Une spiritualité qui éclaire sans exclure
La foi chrétienne constitue indéniablement le pilier du parcours de Charlène. Les prières de sa mère, son lien avec Jésus-Christ, et des instants comme sa prière « Notre Père » adaptée à sa peine — « Pardonne-nous nos offenses, et aide-moi à pardonner celui qui a tué mon papa… car je n’y arrive pas seule » (p. 128) — sont des phares dans sa tempête et des piliers de sa guérison. Charlène ne prêche pas ; elle partage un refuge. Cette spiritualité, bien que centrale, s’ouvre à tous. Lorsqu’elle définit le pardon comme « un cadeau que l’on se fait à soi-même » (p. 82), elle touche une vérité humaine : refuser la prison de la haine transcende les croyances. Elle invite, sans imposer, à méditer sur la liberté intérieure, respectant chaque sensibilité.
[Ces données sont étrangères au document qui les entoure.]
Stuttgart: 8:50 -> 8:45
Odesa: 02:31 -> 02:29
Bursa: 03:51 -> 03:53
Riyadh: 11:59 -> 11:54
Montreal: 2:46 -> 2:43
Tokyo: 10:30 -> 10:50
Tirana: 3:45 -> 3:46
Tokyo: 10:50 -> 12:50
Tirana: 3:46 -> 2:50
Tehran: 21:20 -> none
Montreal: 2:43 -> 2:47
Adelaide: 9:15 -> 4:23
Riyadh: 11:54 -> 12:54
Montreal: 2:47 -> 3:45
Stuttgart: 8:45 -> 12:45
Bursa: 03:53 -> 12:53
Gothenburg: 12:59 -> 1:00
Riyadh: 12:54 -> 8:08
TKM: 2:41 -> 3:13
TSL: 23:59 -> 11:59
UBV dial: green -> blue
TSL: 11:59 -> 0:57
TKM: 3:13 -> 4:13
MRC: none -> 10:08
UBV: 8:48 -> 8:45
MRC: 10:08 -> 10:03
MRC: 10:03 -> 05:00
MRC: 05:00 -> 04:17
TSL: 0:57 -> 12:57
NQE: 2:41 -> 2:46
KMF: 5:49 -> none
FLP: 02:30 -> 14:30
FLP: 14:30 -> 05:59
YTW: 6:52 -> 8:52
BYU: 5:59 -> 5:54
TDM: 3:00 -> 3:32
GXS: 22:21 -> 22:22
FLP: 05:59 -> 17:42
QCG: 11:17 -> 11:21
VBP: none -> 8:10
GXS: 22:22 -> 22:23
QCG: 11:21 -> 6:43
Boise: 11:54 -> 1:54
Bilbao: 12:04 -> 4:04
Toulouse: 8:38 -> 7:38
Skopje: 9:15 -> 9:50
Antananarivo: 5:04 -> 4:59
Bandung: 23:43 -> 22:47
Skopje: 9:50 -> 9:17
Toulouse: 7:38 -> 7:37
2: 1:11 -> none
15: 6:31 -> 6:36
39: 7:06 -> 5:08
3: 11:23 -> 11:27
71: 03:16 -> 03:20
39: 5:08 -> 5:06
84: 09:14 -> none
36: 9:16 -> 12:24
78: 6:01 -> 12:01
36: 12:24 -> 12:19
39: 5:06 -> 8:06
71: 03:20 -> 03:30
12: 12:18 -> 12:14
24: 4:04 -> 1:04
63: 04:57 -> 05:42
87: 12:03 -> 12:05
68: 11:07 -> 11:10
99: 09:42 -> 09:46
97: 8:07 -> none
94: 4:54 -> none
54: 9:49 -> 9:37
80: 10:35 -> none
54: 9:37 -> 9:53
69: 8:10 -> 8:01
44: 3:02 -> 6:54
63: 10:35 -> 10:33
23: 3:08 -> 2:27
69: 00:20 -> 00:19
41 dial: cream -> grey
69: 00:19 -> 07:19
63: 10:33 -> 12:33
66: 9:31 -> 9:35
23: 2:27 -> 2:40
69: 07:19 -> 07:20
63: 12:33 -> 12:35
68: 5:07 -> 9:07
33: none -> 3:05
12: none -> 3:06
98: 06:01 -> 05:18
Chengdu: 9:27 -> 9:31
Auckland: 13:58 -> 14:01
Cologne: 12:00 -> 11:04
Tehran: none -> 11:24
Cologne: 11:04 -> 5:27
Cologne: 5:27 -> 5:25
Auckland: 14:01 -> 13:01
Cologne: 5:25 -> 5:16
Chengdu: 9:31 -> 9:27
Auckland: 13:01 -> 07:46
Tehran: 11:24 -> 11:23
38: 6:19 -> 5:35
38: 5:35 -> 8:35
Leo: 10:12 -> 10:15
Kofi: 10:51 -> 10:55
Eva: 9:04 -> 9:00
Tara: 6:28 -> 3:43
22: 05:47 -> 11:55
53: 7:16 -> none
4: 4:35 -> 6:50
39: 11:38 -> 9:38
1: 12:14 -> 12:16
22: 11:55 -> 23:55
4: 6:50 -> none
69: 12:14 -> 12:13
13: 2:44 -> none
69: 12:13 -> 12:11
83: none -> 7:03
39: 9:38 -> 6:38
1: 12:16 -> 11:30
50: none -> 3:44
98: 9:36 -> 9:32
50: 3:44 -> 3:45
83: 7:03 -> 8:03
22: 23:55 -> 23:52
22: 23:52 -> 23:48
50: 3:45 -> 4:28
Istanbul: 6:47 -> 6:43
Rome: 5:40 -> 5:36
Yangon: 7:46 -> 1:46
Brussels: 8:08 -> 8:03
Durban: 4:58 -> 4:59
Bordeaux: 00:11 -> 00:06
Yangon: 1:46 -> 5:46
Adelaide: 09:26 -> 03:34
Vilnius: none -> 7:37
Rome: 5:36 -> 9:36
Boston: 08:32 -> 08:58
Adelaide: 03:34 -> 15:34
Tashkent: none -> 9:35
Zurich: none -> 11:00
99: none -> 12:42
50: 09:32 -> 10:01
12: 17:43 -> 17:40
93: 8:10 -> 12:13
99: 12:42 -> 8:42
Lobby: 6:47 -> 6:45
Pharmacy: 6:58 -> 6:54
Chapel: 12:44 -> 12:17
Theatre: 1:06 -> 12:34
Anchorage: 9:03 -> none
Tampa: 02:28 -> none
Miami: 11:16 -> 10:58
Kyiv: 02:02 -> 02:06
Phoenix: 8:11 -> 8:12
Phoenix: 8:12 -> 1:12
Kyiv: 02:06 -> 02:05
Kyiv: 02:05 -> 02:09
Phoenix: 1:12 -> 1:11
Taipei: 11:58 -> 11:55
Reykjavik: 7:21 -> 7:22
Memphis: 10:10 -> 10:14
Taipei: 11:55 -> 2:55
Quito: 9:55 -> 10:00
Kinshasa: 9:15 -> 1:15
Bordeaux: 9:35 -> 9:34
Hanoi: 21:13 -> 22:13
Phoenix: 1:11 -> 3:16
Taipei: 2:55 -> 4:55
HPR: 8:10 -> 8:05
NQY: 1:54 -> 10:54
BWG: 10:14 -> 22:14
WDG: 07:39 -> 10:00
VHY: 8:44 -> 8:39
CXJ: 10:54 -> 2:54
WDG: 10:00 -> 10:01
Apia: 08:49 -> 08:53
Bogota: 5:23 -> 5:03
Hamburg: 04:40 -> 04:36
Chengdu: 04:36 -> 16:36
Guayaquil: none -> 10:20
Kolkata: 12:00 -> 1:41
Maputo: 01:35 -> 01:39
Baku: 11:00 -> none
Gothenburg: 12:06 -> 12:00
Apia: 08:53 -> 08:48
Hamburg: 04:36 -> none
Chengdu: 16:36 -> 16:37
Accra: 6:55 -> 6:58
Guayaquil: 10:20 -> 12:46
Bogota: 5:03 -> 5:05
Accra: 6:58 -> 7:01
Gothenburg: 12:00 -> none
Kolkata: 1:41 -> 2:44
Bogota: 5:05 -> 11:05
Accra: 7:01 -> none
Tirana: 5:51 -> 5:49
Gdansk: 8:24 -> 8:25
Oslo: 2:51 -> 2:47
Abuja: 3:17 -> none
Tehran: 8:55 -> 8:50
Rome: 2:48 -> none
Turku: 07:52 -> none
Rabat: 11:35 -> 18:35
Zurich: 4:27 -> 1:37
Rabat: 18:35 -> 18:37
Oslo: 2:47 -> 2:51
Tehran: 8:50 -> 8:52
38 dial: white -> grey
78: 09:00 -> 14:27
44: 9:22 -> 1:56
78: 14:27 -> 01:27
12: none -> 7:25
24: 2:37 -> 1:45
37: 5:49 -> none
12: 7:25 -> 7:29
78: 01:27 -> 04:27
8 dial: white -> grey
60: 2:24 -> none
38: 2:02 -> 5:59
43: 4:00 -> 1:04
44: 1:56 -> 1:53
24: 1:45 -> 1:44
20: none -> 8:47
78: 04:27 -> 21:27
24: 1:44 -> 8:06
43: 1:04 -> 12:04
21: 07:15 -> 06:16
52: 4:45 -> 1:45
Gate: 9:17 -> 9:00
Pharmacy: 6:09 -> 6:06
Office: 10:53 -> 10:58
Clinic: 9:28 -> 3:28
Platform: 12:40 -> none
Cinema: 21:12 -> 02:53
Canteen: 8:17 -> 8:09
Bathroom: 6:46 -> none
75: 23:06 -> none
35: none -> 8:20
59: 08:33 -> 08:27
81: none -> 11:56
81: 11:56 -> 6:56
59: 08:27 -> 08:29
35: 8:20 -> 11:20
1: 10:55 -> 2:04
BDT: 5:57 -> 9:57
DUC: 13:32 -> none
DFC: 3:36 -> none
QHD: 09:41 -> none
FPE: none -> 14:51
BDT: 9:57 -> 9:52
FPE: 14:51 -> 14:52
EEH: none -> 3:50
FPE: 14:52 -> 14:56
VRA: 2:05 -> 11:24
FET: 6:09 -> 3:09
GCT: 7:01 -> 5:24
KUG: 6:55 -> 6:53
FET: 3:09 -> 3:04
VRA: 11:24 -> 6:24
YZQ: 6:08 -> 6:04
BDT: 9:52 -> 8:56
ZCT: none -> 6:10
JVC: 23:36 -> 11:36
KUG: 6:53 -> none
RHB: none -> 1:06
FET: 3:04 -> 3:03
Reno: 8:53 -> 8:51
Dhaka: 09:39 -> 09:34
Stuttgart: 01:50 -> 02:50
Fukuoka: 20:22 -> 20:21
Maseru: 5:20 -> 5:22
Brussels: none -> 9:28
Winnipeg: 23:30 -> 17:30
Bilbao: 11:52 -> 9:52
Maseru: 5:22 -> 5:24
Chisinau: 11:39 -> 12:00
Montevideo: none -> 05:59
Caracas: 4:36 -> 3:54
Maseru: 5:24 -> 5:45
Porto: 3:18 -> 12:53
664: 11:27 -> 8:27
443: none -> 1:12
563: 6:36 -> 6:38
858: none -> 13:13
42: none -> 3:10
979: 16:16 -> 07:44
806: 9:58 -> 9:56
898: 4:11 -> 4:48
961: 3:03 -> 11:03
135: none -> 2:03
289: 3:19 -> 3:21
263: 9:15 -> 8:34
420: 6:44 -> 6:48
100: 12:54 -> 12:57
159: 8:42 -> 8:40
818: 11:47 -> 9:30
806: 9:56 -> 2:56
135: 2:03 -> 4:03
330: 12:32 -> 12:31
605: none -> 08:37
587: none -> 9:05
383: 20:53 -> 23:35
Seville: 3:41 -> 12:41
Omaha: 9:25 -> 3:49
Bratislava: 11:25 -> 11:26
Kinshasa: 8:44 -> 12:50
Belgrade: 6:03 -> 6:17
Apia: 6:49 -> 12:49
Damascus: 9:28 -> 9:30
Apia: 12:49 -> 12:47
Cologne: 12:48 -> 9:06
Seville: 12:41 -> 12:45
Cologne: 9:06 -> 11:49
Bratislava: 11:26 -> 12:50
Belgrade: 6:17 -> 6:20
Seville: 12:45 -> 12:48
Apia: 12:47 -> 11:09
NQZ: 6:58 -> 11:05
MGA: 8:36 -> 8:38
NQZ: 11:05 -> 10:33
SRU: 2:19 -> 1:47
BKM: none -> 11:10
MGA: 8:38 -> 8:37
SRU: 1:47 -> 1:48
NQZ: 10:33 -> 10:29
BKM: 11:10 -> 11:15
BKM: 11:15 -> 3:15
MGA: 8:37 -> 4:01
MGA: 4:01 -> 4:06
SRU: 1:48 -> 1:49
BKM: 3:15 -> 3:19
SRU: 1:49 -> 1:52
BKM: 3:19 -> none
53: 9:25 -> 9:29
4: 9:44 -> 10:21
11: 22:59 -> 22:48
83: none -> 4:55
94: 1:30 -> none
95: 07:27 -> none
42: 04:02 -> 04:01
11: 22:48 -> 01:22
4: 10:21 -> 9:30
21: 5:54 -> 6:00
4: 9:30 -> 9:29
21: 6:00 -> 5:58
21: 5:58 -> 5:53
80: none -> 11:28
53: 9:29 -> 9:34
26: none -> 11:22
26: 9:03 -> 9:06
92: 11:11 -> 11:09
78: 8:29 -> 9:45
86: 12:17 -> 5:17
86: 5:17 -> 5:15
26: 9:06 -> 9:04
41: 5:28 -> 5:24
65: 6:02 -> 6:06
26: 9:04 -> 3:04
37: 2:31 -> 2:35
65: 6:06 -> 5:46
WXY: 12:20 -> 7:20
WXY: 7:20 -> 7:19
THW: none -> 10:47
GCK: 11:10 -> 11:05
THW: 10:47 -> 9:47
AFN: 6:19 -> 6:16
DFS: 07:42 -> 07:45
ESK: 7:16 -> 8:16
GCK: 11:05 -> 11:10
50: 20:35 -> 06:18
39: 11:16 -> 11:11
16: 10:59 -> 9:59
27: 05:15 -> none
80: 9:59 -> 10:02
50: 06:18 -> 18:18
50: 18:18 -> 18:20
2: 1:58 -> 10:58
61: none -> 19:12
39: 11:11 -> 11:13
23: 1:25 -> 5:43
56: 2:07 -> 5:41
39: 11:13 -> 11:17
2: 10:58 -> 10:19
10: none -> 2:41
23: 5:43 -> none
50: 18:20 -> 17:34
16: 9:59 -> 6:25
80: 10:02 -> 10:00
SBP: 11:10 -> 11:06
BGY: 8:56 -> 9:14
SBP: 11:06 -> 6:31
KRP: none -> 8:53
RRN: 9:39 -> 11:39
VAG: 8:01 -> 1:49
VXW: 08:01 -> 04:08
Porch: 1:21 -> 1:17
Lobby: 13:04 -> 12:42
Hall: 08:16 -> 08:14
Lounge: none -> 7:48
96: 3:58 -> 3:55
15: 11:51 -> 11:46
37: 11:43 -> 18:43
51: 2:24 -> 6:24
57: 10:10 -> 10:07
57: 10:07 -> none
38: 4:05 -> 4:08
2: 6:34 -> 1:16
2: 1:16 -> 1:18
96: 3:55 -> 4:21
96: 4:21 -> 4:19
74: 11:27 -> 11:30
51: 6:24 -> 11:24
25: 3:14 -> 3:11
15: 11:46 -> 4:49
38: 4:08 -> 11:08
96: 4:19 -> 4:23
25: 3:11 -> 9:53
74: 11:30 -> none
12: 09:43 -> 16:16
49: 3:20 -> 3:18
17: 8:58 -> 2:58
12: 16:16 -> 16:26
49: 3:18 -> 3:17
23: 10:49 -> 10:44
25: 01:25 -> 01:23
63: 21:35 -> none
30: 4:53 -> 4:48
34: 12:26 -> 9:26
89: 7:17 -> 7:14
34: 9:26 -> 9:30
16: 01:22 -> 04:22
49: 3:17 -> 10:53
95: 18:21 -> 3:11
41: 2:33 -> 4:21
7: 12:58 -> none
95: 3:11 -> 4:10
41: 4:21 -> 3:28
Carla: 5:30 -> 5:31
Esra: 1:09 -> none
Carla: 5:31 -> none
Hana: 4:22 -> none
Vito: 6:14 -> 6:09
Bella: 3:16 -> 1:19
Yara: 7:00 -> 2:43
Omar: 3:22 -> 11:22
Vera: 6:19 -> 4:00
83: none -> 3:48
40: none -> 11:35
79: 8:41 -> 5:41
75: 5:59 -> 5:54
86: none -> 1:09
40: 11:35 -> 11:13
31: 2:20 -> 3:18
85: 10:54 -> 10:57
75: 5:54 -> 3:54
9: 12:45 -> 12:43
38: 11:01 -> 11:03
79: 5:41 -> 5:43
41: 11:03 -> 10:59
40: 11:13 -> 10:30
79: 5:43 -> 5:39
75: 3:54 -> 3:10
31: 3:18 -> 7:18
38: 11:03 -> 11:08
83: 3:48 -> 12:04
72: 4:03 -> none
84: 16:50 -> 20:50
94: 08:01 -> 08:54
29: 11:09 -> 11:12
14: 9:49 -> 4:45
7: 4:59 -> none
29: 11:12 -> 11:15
Témoigner pour guérir un pays blessé
Au-delà de son histoire personnelle, « Libérée par le Pardon » est un appel à briser le silence. Dans un Burundi où les blessures de la guerre civile restent tues, Charlène montre que la parole désamorce les cycles de haine, confessant : « Souvent, les coupables ne sont pas jugés. Je le sais, c’est mon cas. […] Mais, tant que je gardais cette haine, j’étais prisonnière » (p. 152). Tout en valorisant le pardon comme choix personnel, elle n’élude pas l’exigence de justice : « Pardonner ne veut pas dire accepter l’injustice et l’impunité » (p. 80). Son témoignage devient un appel vibrant aux Burundais — survivants, orphelins, exilés — à écrire, parler, nommer leurs douleurs. La lettre finale à son père en conclusion, où elle lui promet de vivre en paix, résonne comme un manifeste : « La liberté, c’est la plus belle façon d’honorer ceux qui ne sont plus là » (p. 118), affirme-t-elle avec une sagesse née de l'épreuve. Ce livre prouve que témoigner libère, individuellement et collectivement.
Une lumière à partager
« Libérée par le Pardon » est bien plus qu'un simple récit autobiographique. Il est un livre rare, non parce qu’il pardonne l’impardonnable, mais parce qu’il transforme la douleur en espoir. Sans prétendre offrir des solutions définitives à ces questions complexes, Charlène Irakoze donne voix aux silences du Burundi, offrant un chemin où pardonner n’est pas excuser, mais se libérer. Disponible sur le site de l’éditeur (argenlivre.com), sur Amazon, ou en contactant l’auteure (coordonnées en quatrième de couverture) pour une livraison en Europe, ce témoignage mérite d’être lu et largement partagé, tant pour sa valeur littéraire que pour sa contribution essentielle au travail de mémoire et de réconciliation.
À tous, il lance un défi : osez nommer vos blessures, osez écrire, osez chercher la paix. Comme Charlène l’affirme, apaisée : « Pardonner, c’est leur offrir une place dans un cœur libéré » (p. 117).